Most buildings in Kathmandu deemed uninhabitable or unsafe following quake
More than three-quarters of the buildings in Nepal’s capital, Kathmandu, are uninhabitable or unsafe following the 7.9-magnitude earthquake nine days ago, a new survey has revealed. ...... Assessments of 2,500 buildings carried out by more than 1,000 local engineers during the last four days have revealed that a fifth are no longer habitable and three-quarters need repairs before they can be considered safe....... “The sample is a random one and so representative of the city as a whole.
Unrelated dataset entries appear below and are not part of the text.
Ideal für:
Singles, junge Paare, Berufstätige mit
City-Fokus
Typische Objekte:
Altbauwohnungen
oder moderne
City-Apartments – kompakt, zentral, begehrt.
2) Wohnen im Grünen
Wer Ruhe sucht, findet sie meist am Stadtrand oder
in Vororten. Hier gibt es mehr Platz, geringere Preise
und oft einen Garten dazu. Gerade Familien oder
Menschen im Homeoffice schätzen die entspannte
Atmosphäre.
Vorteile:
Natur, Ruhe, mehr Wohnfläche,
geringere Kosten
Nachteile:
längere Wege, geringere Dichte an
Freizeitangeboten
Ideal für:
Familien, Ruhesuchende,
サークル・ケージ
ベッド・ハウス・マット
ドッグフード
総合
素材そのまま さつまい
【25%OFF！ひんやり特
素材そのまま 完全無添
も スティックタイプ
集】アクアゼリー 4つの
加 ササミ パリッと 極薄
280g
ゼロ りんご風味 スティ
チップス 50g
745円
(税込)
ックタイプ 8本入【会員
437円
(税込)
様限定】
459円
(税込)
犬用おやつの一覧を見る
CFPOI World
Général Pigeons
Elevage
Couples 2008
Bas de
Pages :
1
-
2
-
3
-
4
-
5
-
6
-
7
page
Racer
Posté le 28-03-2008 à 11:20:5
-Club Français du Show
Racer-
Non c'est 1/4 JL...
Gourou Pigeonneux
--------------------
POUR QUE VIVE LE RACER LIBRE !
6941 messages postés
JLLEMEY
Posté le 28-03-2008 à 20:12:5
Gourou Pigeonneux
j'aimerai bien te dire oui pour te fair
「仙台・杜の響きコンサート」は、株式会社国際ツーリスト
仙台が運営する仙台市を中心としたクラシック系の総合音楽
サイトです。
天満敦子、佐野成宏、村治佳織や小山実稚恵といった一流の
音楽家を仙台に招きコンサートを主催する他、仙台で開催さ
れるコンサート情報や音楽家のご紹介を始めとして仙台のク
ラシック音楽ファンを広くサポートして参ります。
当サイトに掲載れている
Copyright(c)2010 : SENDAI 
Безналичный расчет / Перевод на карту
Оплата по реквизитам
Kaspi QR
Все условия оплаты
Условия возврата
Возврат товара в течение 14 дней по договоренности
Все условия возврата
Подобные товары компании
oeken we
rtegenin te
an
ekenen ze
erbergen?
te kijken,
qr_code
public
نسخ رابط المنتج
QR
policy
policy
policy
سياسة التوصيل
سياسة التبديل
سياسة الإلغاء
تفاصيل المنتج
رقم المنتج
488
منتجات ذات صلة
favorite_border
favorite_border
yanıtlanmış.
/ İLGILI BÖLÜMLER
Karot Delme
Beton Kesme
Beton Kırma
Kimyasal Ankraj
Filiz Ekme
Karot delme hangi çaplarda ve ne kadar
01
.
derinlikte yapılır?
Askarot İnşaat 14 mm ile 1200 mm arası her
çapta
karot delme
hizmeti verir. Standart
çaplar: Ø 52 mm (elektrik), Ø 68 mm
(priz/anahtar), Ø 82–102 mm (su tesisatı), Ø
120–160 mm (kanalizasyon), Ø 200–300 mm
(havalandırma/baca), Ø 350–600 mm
The damage is bad. We are still discovering its extent and will have to do a full and thorough final assessment at some point,” said survey coordinator Drubha Thapa, president of the Nepali Engineers Association (NEA). ....... The new assessment indicates a much greater number of buildings will need repairing than previously estimated by the Nepalese government. Local officials have so far counted 153,000 buildings that are in ruins across the country, with another 170,000 damaged. The government of Nepal, one of the world’s poorest countries, has already said post-quake reconstruction may cost more than £6.5bn ($10bn). ...... Aftershocks continue to shake Kathmandu, convincing tens of thousands of people who are living under tarpaulins on open spaces that it is still too dangerous to return home. ...... “We have hardly met 20% of the demand of the people. We are having difficulties reaching affected areas due to a lack of vehicles and helicopters,” said Krishna Gyawali, the most senior bureaucrat in Sindhulpalchowk district. ...... “People are furious they haven’t anything,” said Uddhav Timilsina, chief district officer of Gorkha. However tensions have emerged between the international community and Nepalese officials. Major donors and western nations are frustrated by infighting within the deeply divided Nepalese government. .....

“It’s all about control, not coordination. They are not coming together to do the best they can for the people of Nepal,”

said one senior western aid official in Kathmandu. ....... Western officials have repeatedly forced the Nepalese prime minister, Sushil Koirala, 75, to overrule suggestions by ministers seeking to centralise the distribution of aid funds under government control. ...... There has also been a battle for overall responsibility for the disbursement of aid money between Ban Dev Gautam, the minister for home affairs, and the prime minister’s office. There are widespread fears that corruption too may weaken the relief effort....... “Everything is politicised, including many local NGOs,” the western official said. ..... The UN said eight million of Nepal’s 28 million people have been affected, with at least two million people needing tents, water, food and medicines over the next three months.